Sentiments pour la fête de la Purification de la Sainte-Vierge

SENTIMENTS

Pour la Communion à la Fête de la Purification de la Sainte-Vierge.

Ô MERE généreuse et fidèle, que de vertus ne pratiquez-vous point dans l’offrande de ce Fils bien aimé, que vous présentez au Temple ! Qu’elle est chère à votre cœur cette victime adorable, dont vous faites le sacrifice ! Rien ne coûte à votre amour, dès qu’il s’agit d’honorer les grandeurs de Dieu, et de procurer le salut des hommes : c’est le double objet que vous vous proposez en portant Jésus à l’autel. Dieu le Père doit être apaisé, et son Fils seul est capable de désarmer son courroux. Il nous fallait un Médiateur pour nous ouvrir le ciel, et vous nous l’annoncez, Vierge Sainte, par une immolation qui prépare celle de la Croix. Que ne puis-je imiter, dans ce moment, les dispositions qui vous accompagnent au pied du Sanctuaire ! Que ne m’est-il donné de les connaître, de pénétrer dans votre cœur, qui les réunit le plus parfaitement, et de les rassembler dans le mien !

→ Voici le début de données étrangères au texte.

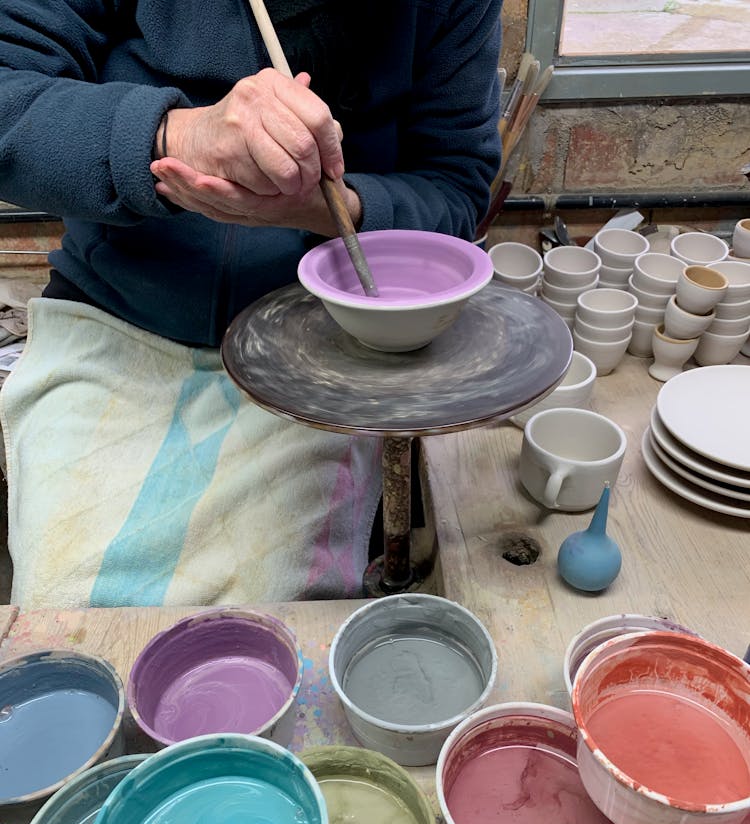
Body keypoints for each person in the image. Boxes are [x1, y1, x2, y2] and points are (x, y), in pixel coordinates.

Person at [0, 0, 503, 610]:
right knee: (70, 622)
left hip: (326, 340)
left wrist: (336, 210)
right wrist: (172, 137)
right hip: (117, 318)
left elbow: (456, 185)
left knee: (280, 616)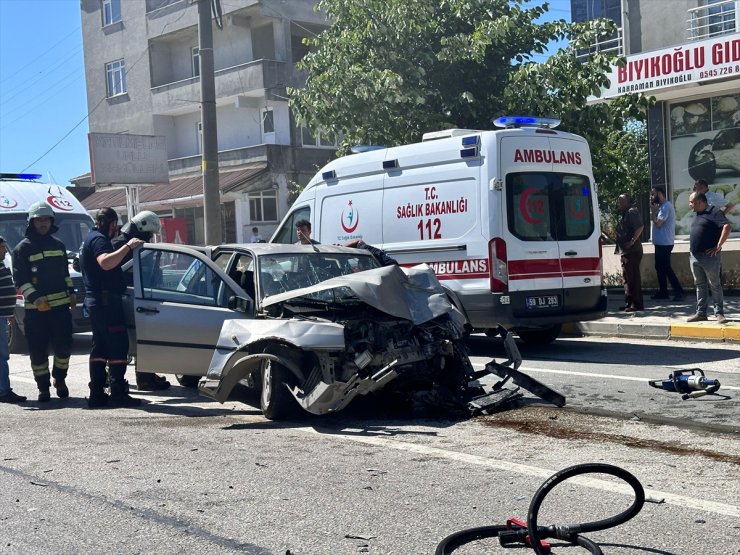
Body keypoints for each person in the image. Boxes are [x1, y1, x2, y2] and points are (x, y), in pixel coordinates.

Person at [79, 207, 145, 408]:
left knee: (100, 348)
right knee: (117, 347)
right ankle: (117, 392)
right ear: (113, 224)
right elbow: (105, 263)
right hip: (106, 304)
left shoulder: (89, 239)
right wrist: (128, 246)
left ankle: (97, 393)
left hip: (98, 302)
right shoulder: (99, 240)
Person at [12, 201, 75, 402]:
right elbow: (20, 280)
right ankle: (43, 387)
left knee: (64, 347)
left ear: (51, 221)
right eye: (38, 220)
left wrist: (71, 292)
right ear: (31, 222)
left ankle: (60, 379)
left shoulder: (59, 245)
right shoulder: (22, 248)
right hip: (36, 311)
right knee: (38, 351)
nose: (43, 223)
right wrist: (36, 298)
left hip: (61, 309)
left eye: (46, 219)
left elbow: (65, 273)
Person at [111, 210, 170, 392]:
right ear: (142, 229)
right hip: (127, 297)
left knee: (141, 337)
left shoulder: (131, 243)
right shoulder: (121, 244)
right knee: (134, 338)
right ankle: (143, 378)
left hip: (135, 296)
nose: (150, 238)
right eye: (149, 234)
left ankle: (145, 376)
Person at [687, 192, 731, 324]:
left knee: (715, 285)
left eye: (691, 202)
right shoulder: (698, 214)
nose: (690, 205)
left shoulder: (714, 212)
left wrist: (718, 245)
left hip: (709, 257)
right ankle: (701, 313)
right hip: (695, 256)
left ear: (699, 202)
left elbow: (727, 226)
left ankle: (719, 313)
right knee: (700, 285)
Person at [0, 236, 26, 404]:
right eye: (2, 247)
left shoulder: (2, 264)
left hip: (3, 315)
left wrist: (8, 312)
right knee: (1, 355)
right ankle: (3, 391)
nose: (4, 250)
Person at [649, 187, 684, 301]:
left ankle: (678, 291)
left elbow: (659, 223)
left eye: (653, 194)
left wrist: (653, 212)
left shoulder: (666, 207)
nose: (651, 197)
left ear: (660, 194)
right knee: (660, 267)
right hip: (660, 243)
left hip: (665, 243)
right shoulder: (662, 207)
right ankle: (663, 292)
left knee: (665, 267)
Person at [614, 194, 644, 313]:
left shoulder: (632, 211)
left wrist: (632, 241)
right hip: (626, 251)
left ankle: (636, 304)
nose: (619, 204)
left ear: (628, 202)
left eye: (622, 201)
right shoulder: (625, 213)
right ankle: (629, 303)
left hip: (633, 251)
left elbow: (640, 227)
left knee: (633, 278)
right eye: (619, 202)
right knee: (627, 277)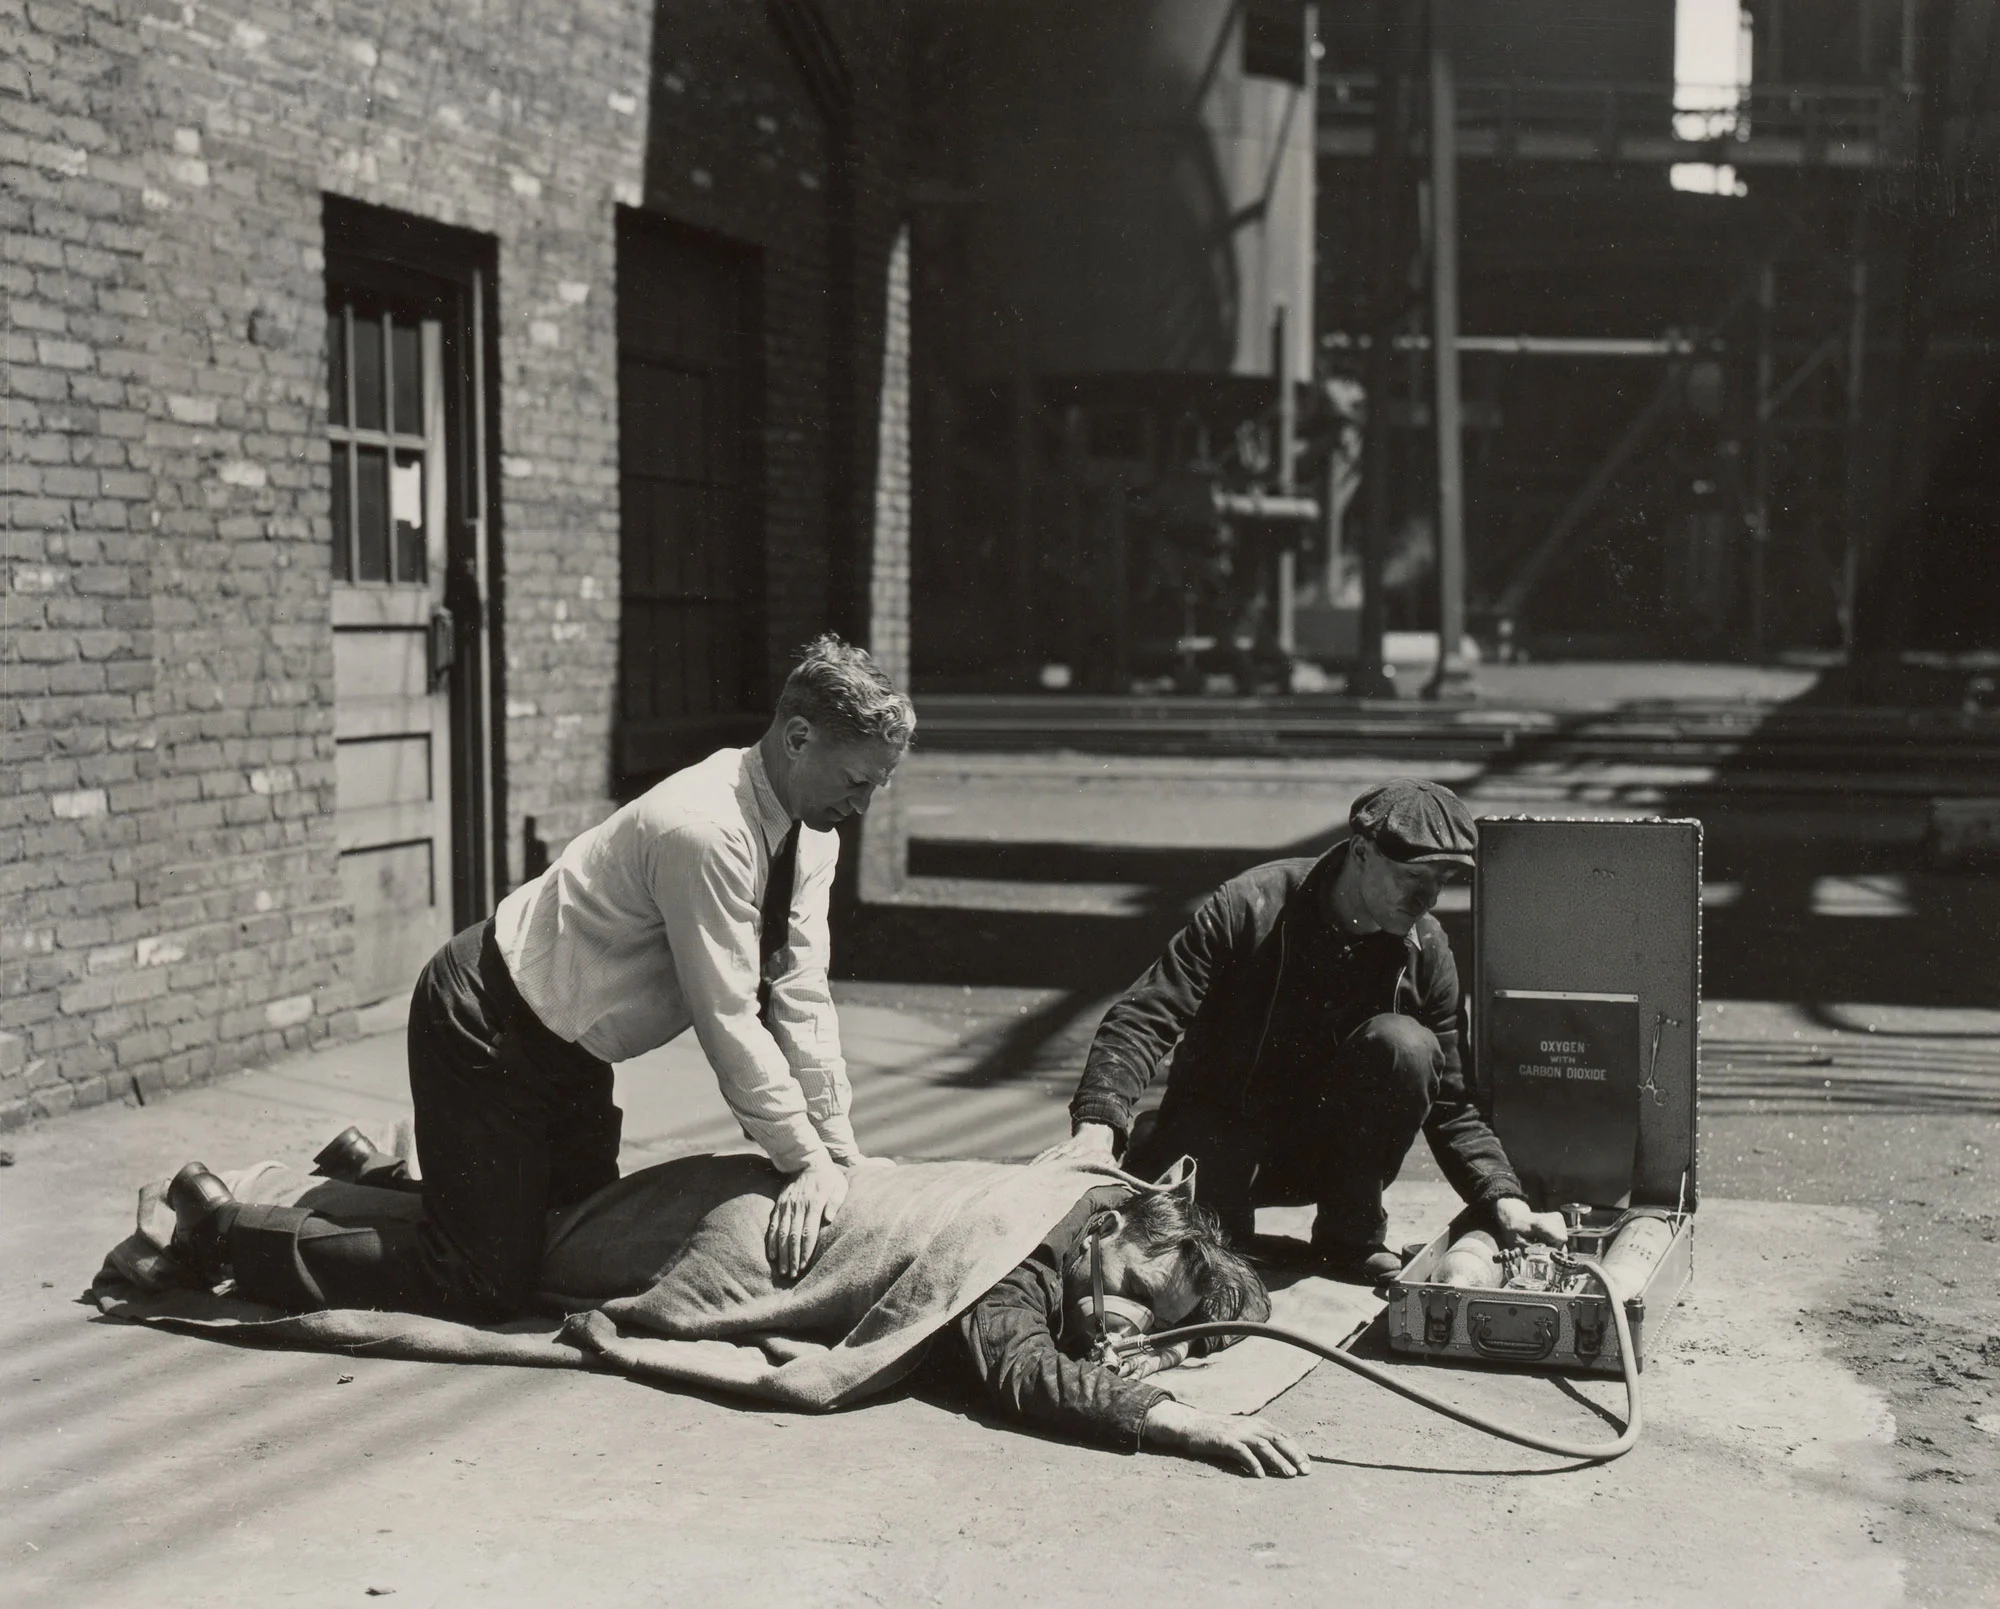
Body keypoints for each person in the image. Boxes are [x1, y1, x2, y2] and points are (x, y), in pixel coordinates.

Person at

Votre reconnaissance pour tant de faveurs dont vous vous sentez déjà comblée, animerait d’avance mes actions de grâces, pour celle que mon Dieu va m’accorder en m’admettant à la Table sacrée. Votre recueillement profond serait le modèle de celui que m’impose la participation au plus auguste des Sacrements. Votre ferveur m’apprendrait à répondre, avec une dévotion affectueuse, aux invitations de Jésus-Christ ; votre pureté à honorer par l’entier détachement des moindres fautes, la présence du Saint des Saints ; votre amour, à tout promettre et à tout exécuter pour un Dieu qui m’aime jusqu’à me nourrir de son Corps et de son Sang ; votre zèle miséricordieux pour le salut des hommes, à acquitter tout ce que je dois moi-même de retour au précieux gage de salut que je vais posséder ; votre humilité enfin, à m’abaisser et à reconnaître l’extrémité de ma misère, aux approches de la Majesté Suprême qui daignera me visiter.

Obtenez-moi, Vierge sainte, la communication de ces sentiments que vous transmet la plus noble des victimes. Conjurez ce Dieu-Sauveur, de faire passer dans mon âme une partie des trésors dont il enrichit la vôtre ; puisse-t-il, à la faveur de vos mérites accepter aujourd’hui l’offrande que je lui fais de tout mon cœur, de toutes mes affections et de tout ce que j’ai reçu de sa miséricorde ; je les lui remets, je les lui consacre sans réserve, je n’en ferai usage que pour son service et sa gloire. Protégez par votre intercession les nouvelles protestations d’amour que je vais lui présenter ; que ne doit-il pas attendre de ma fidélité, après s’être dévoué, comme il le fait aujourd’hui, à l’acquit de toutes mes dettes ? Il est prêt encore d’ajouter à cet insigne bienfait celui d’être pour moi un pain de vie : Ah ! que n’ai-je votre sainteté et votre ferveur pour fixer les divines complaisances ? vous daignerez y suppléer par vos prières, mère secourable ! car c’est le titre consolant sous lequel j’aime à vous invoquer.

Vous ne cesserez d’attirer sur moi les regards propices d’un Dieu-Sauveur ; vous solliciterez pour moi toutes les richesses de sa clémence ; vous me tiendrez lieu de la plus tendre des mères, en me procurant le plus précieux de tous les biens, la grâce de vivre et de mourir dans l’amour de ce Fils chéri, que vos portez à l’Autel. Puisse cette communion me disposer à cette ferveur ; avantage que je préférerai toujours aux possessions les plus flatteuses de ce monde. Et c’est ce que m’assure l’offrande que fait aujourd’hui de lui-même le Réparateur du péché, l’Auteur du salut.